# TASK TO COMPLETE
Reproduce every row below word for word, leaving out the pictures.
--- Begin STORED ROWS ---
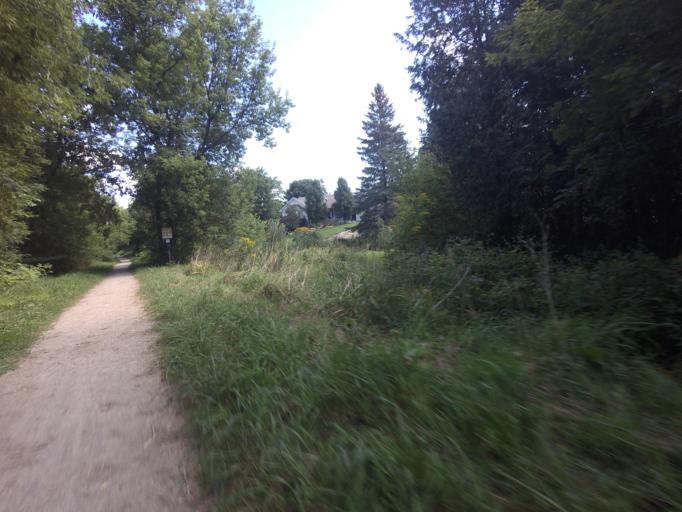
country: CA
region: Ontario
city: Orangeville
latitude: 43.7902
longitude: -80.3149
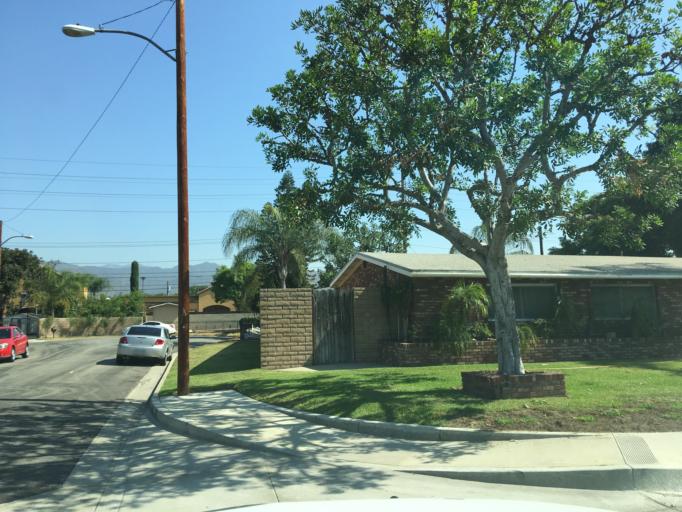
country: US
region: California
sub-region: Los Angeles County
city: Citrus
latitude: 34.1135
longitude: -117.9046
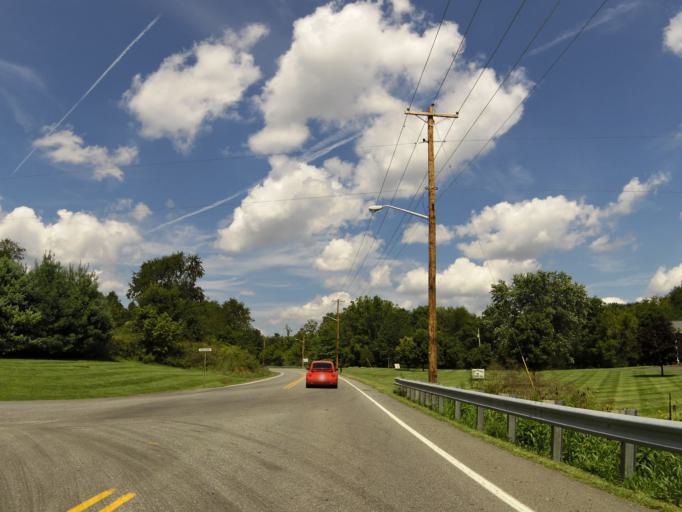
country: US
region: Virginia
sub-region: Washington County
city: Abingdon
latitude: 36.6929
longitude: -81.9749
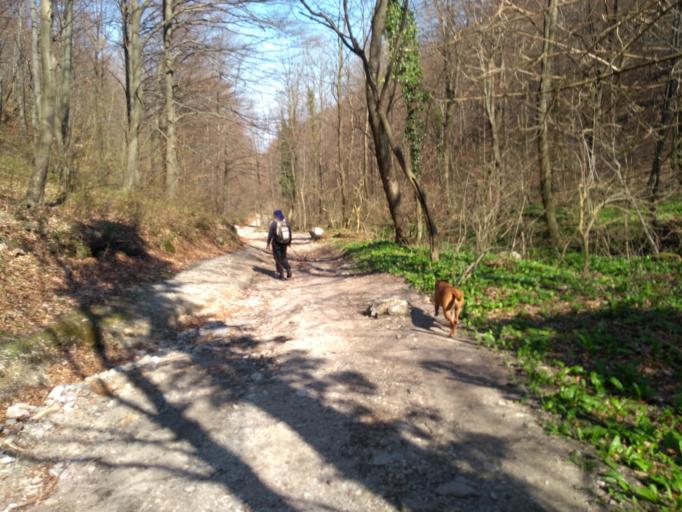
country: HR
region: Varazdinska
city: Ivanec
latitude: 46.1911
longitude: 16.1176
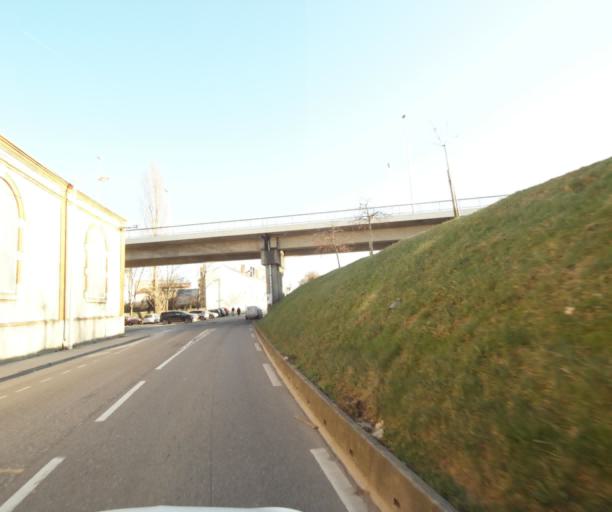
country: FR
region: Lorraine
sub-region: Departement de Meurthe-et-Moselle
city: Malzeville
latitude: 48.7016
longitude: 6.1879
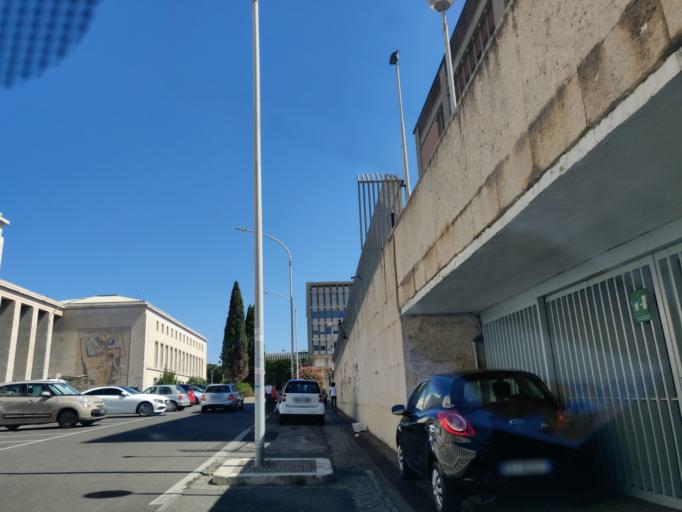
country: IT
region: Latium
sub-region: Citta metropolitana di Roma Capitale
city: Selcetta
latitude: 41.8320
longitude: 12.4726
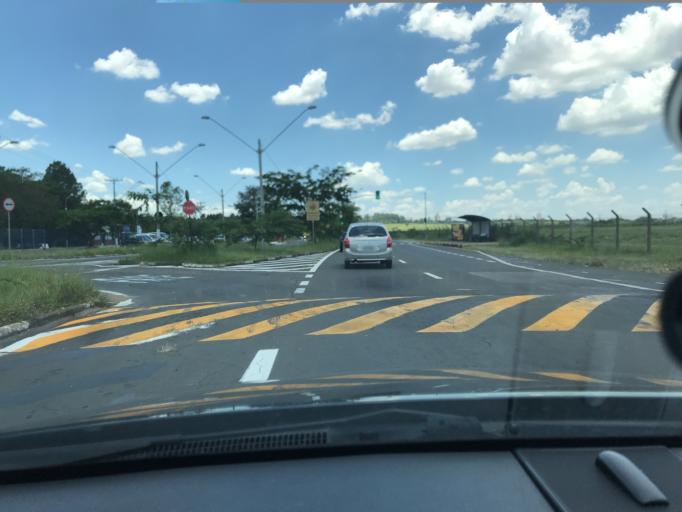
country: BR
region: Sao Paulo
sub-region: Campinas
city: Campinas
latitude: -22.8634
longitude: -47.1029
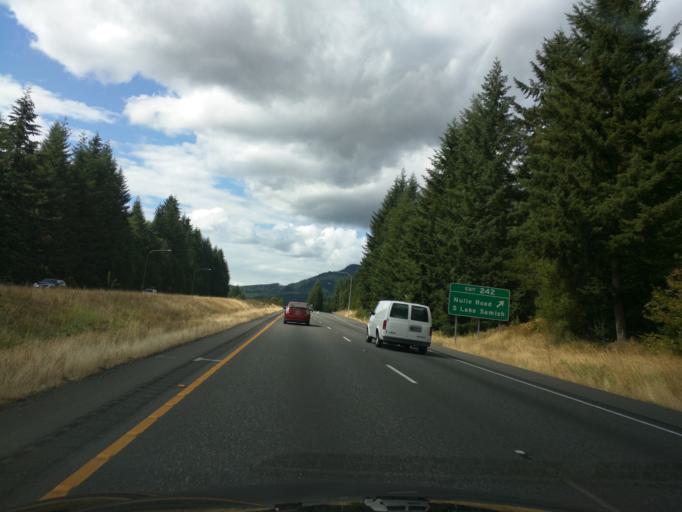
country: US
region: Washington
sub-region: Whatcom County
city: Sudden Valley
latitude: 48.6435
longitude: -122.3637
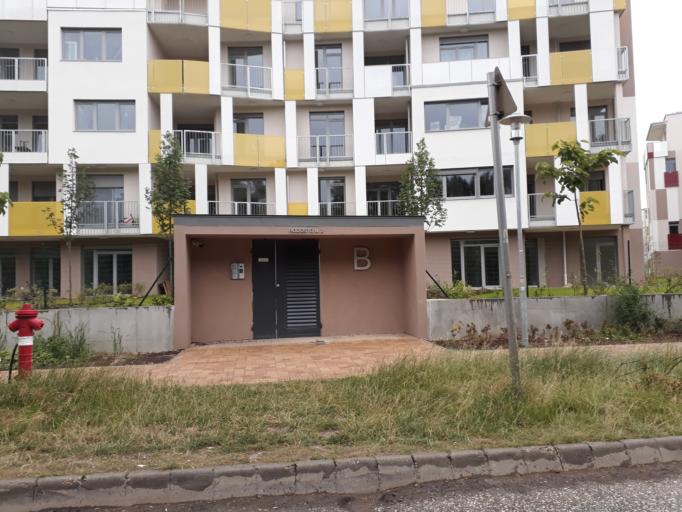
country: HU
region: Budapest
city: Budapest XII. keruelet
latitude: 47.4698
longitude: 19.0075
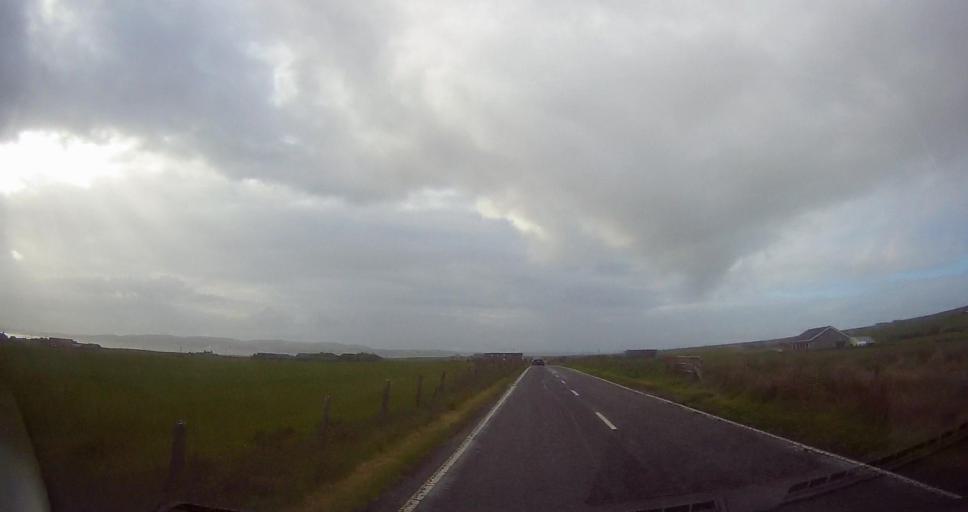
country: GB
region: Scotland
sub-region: Orkney Islands
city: Stromness
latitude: 58.9344
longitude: -3.2105
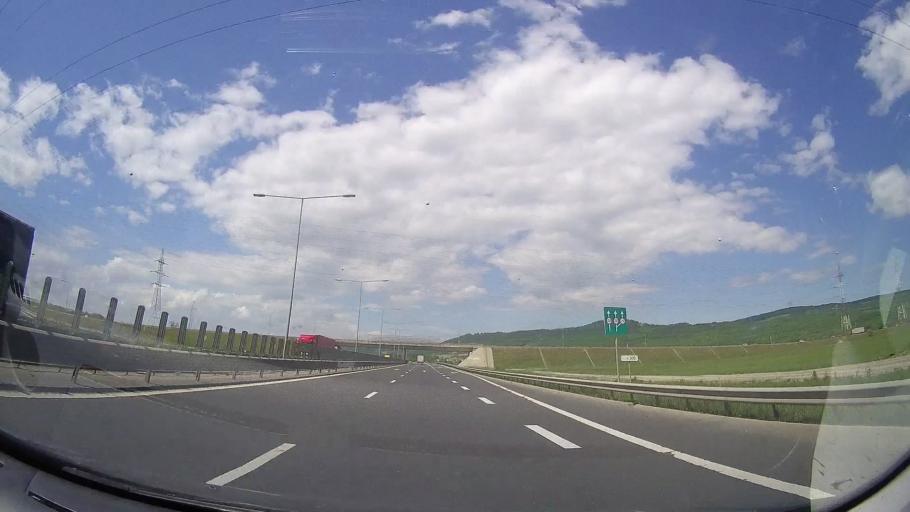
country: RO
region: Sibiu
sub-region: Comuna Selimbar
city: Selimbar
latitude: 45.7878
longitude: 24.1996
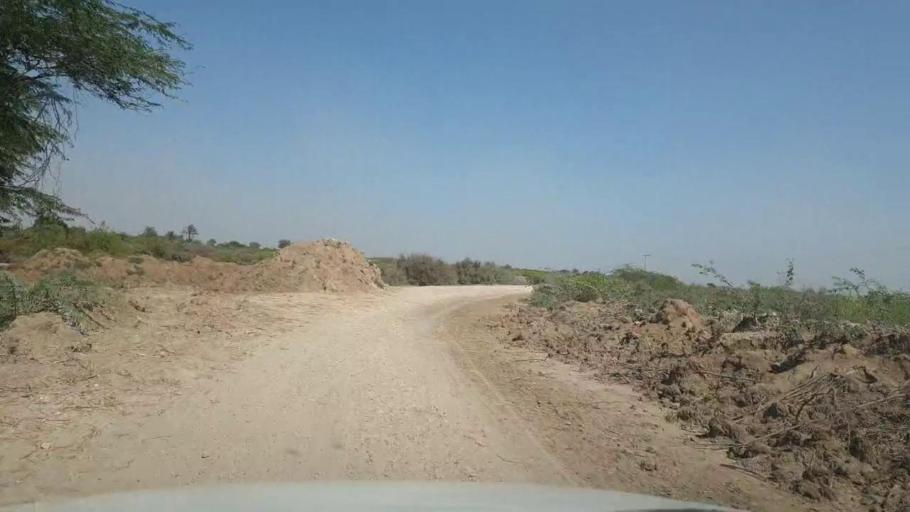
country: PK
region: Sindh
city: Mirpur Sakro
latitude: 24.3995
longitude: 67.7578
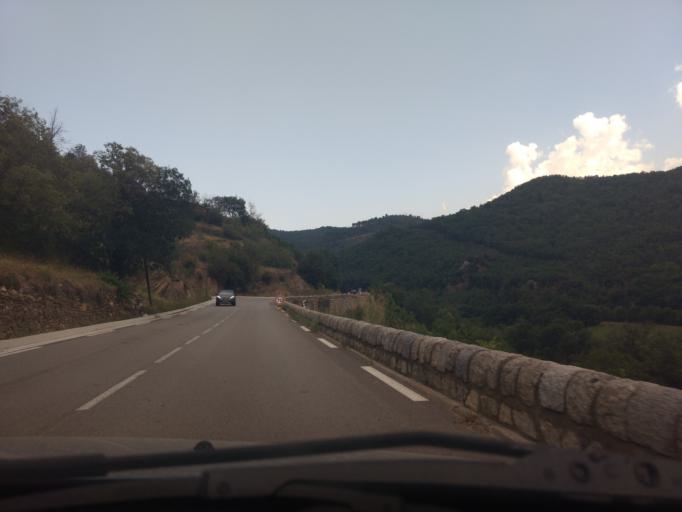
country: FR
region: Languedoc-Roussillon
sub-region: Departement des Pyrenees-Orientales
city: Vernet-les-Bains
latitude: 42.5690
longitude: 2.3268
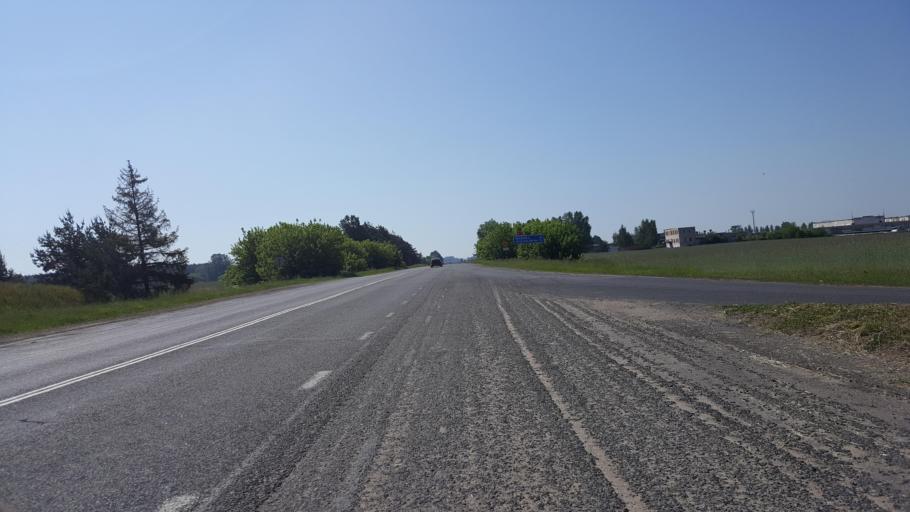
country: BY
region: Brest
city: Kamyanyets
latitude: 52.3395
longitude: 23.9082
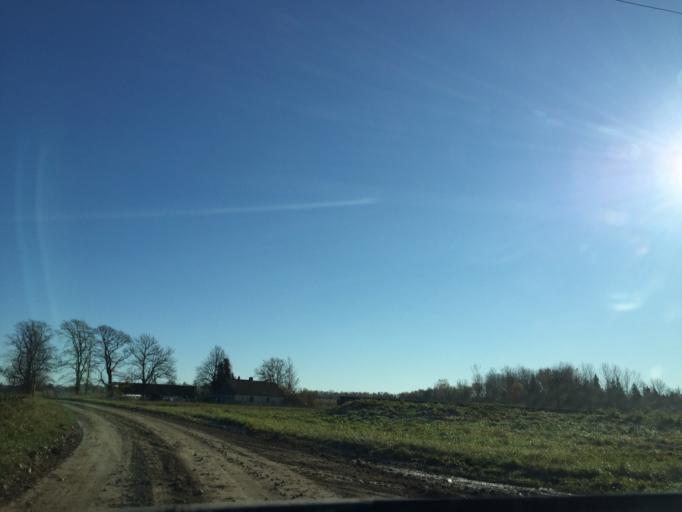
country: LV
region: Skriveri
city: Skriveri
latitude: 56.6546
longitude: 25.1966
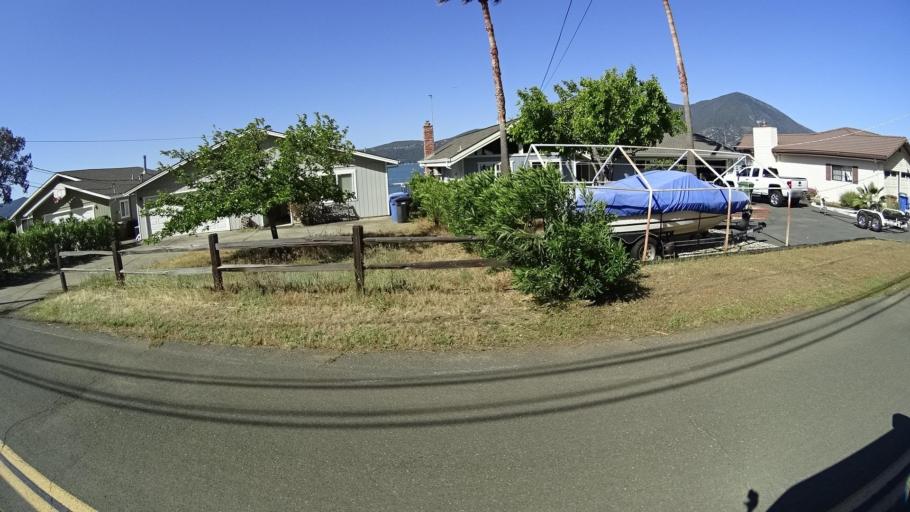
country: US
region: California
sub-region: Lake County
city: Clearlake Oaks
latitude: 38.9926
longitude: -122.7043
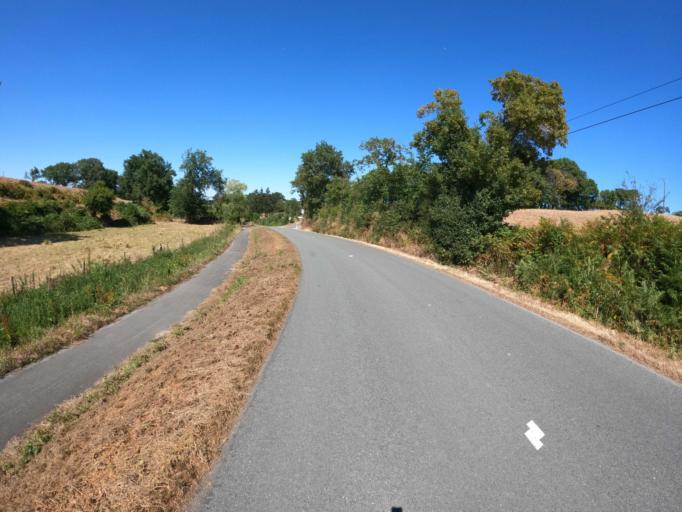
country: FR
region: Pays de la Loire
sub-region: Departement de la Vendee
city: Saint-Aubin-des-Ormeaux
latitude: 46.9990
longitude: -1.0255
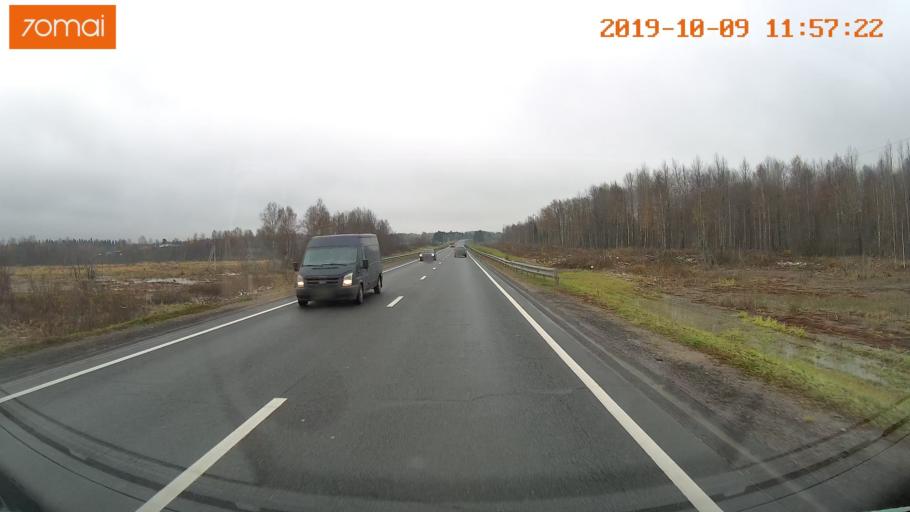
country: RU
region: Vologda
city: Gryazovets
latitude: 58.7332
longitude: 40.2922
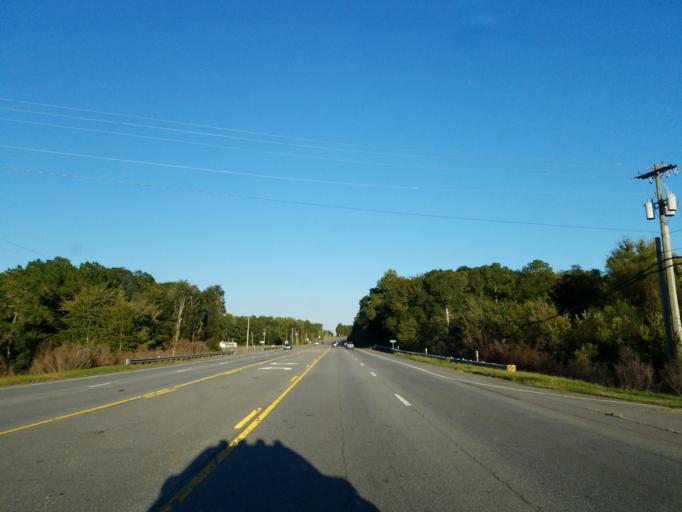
--- End STORED ROWS ---
# WRITTEN REPLY
country: CA
region: Ontario
city: Orangeville
latitude: 43.7902
longitude: -80.3149
country: US
region: California
sub-region: Los Angeles County
city: Citrus
latitude: 34.1135
longitude: -117.9046
country: US
region: Virginia
sub-region: Washington County
city: Abingdon
latitude: 36.6929
longitude: -81.9749
country: HR
region: Varazdinska
city: Ivanec
latitude: 46.1911
longitude: 16.1176
country: FR
region: Lorraine
sub-region: Departement de Meurthe-et-Moselle
city: Malzeville
latitude: 48.7016
longitude: 6.1879
country: IT
region: Latium
sub-region: Citta metropolitana di Roma Capitale
city: Selcetta
latitude: 41.8320
longitude: 12.4726
country: BR
region: Sao Paulo
sub-region: Campinas
city: Campinas
latitude: -22.8634
longitude: -47.1029
country: US
region: Washington
sub-region: Whatcom County
city: Sudden Valley
latitude: 48.6435
longitude: -122.3637
country: HU
region: Budapest
city: Budapest XII. keruelet
latitude: 47.4698
longitude: 19.0075
country: GB
region: Scotland
sub-region: Orkney Islands
city: Stromness
latitude: 58.9344
longitude: -3.2105
country: RO
region: Sibiu
sub-region: Comuna Selimbar
city: Selimbar
latitude: 45.7878
longitude: 24.1996
country: PK
region: Sindh
city: Mirpur Sakro
latitude: 24.3995
longitude: 67.7578
country: FR
region: Languedoc-Roussillon
sub-region: Departement des Pyrenees-Orientales
city: Vernet-les-Bains
latitude: 42.5690
longitude: 2.3268
country: BY
region: Brest
city: Kamyanyets
latitude: 52.3395
longitude: 23.9082
country: LV
region: Skriveri
city: Skriveri
latitude: 56.6546
longitude: 25.1966
country: US
region: California
sub-region: Lake County
city: Clearlake Oaks
latitude: 38.9926
longitude: -122.7043
country: FR
region: Pays de la Loire
sub-region: Departement de la Vendee
city: Saint-Aubin-des-Ormeaux
latitude: 46.9990
longitude: -1.0255
country: RU
region: Vologda
city: Gryazovets
latitude: 58.7332
longitude: 40.2922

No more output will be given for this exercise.